Because IFN-γ was considered an important mediator involved in the development of BD, ^{3 4} a study was also performed to detect the expression of this cytokine, and importantly, to evaluate the influence of IL-23 on its production. Our results showed a significantly upregulated expression of IFN-γ in BD patients with active uveitis, confirming previous reports. Interestingly, our results also showed that IL-23 could significantly promote IFN-γ production. These results are consistent with those observed by us in Vogt-Koyanagi-Harada disease ¹⁰ and with those reported by Hoeve et al. ²⁰ and suggest that IL-23 may also exert its function through induction of IFN-γ. Given that IL-12 is classically considered an inducer of IFN-γ production, ²⁷ we also tested its effects on this cytokine. The study revealed a similar result.
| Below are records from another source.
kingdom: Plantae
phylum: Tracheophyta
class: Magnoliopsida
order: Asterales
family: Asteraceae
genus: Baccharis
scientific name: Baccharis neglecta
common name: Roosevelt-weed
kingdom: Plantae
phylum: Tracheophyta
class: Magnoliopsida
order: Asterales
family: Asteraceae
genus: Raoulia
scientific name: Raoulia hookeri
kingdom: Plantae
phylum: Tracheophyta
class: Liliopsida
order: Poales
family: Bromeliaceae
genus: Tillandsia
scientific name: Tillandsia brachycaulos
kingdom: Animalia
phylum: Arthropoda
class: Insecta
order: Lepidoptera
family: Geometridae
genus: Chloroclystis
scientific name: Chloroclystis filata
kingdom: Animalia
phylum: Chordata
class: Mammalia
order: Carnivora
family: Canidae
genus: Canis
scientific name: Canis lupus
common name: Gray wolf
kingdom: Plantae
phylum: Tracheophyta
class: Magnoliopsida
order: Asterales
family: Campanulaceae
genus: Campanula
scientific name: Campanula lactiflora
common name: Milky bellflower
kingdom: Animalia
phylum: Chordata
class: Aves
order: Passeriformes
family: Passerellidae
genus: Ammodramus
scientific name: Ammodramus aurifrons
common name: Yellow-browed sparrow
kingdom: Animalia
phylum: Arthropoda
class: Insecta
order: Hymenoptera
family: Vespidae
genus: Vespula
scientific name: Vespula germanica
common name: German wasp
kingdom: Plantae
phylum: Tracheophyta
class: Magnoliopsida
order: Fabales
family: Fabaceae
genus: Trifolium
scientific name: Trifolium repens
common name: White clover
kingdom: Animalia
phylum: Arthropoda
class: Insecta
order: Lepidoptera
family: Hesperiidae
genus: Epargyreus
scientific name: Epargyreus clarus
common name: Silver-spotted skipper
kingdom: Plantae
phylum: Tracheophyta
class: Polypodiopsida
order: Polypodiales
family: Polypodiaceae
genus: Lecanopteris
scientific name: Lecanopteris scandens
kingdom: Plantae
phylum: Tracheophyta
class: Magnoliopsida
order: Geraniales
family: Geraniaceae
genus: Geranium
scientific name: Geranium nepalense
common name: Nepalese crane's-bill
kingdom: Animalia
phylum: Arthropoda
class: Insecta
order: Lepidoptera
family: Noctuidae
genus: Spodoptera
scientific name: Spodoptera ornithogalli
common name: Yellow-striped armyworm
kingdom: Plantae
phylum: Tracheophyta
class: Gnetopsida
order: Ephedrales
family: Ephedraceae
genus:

It was also found that IL-12 and IFN-γ could inhibit the expression of IL-17. Because IFN-γ is the downstream cytokine of IL-12, we tested whether IL-12 inhibited IL-17 production directly or by the induction of IFN-γ. Our study showed that IL-12 exerted its inhibitory effect on IL-17 through IFN-γ. This finding is similar with that reported by Harrington et al. ²⁸ All these results suggest that a negative modulatory mechanism by IFN-γ is present in BD patients and that this mechanism may contribute, to a certain extent, to the outcome of the inflammation seen in these patients. 

In conclusion, our study showed elevated production of IL-23, IL-17, and IFN-γ by PBMCs and increased frequencies of IL-17–producing and IFN-γ–producing T cells in BD patients with active uveitis. It also showed that IL-17 was principally produced by CD45RO⁺ memory T cells. All these results suggest that the IL-23/IL-17 pathway is associated with active uveitis in BD patients and that this pathway may be involved in the pathogenesis of BD. Studies on the manipulation of this pathway may warrant its role and also provide a strategy for the treatment of this disease.